Configuring Screaming Frog Crawls
There are many spider settings for Screaming Frog and suggest you read their help guides completely to understand the full power. You can exclude directories or parameters. Also you can set unique User Agents, crawl depth and speed limits.
The following are some of the quick settings that we use to get the cleanest output.
You can use all of your normal settings. There are a few that you should make sure are set:
Crawl Canonicals – We want to ensure that we are submitting the final canonical version of the URL only so this will minimize non-canonical versions from being collected. Sometimes sites have tracking or feature parameters in teh URL but will set a canonical to the root page. We want to ensure that we are submitting the final canonical version of the URL only so this will minimize
Note: We typically turn off all of the crawl settings in the basic screen since we do not need any of these for XML site map creation.

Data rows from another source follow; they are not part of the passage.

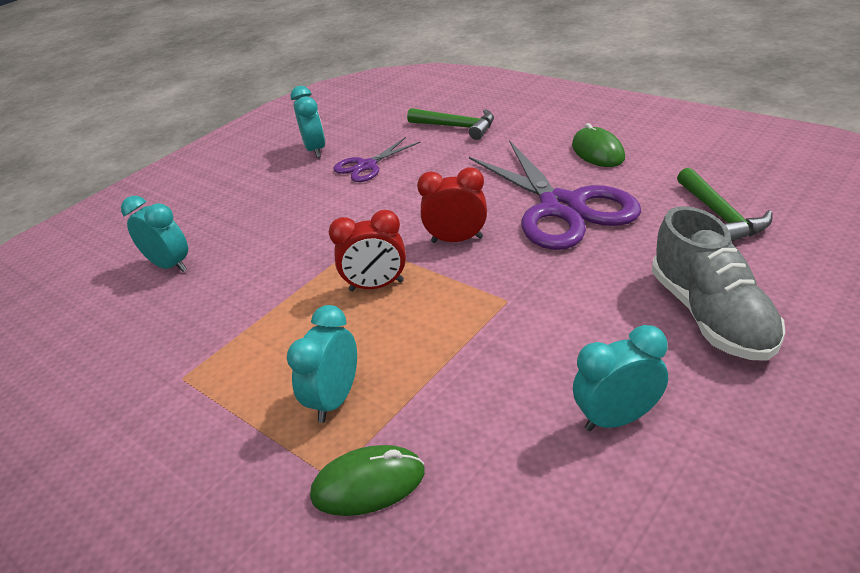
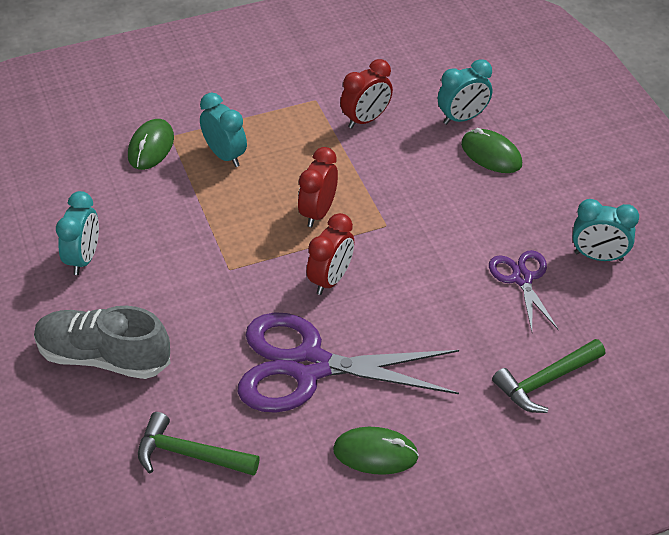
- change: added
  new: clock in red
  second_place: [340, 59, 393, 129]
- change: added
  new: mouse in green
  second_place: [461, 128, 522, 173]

On the Advanced Tab this is where you will have the most settings to configure so ensure these are checked. These force SF into valid pages.
- Always Follow Redirects
- Always Follow Canonical
- Respect No Index
- Respect Canonical
Configuring XML Site Maps
Click the Sitemaps tab in the header ribbon bar and open the top. Suggest that you leave all the options unchecked except for 2XX which will only add valid URL’s.
My wish list item is that they also let us choose “Indexable” URL’s and that would be a double check
Saving your Configuration
To use the scheduler it is important that you save your configuration. You can set a master job for XML site map creation or unique filters for each country. By creating config files you can call them in using the scheduler.
Save your XML site map files with unique names representing the country and/or language it represents. Once you have your first set of files saved in Dropbox you can follow this process to add XML Site Maps from Dropbox into HREFLang Builder.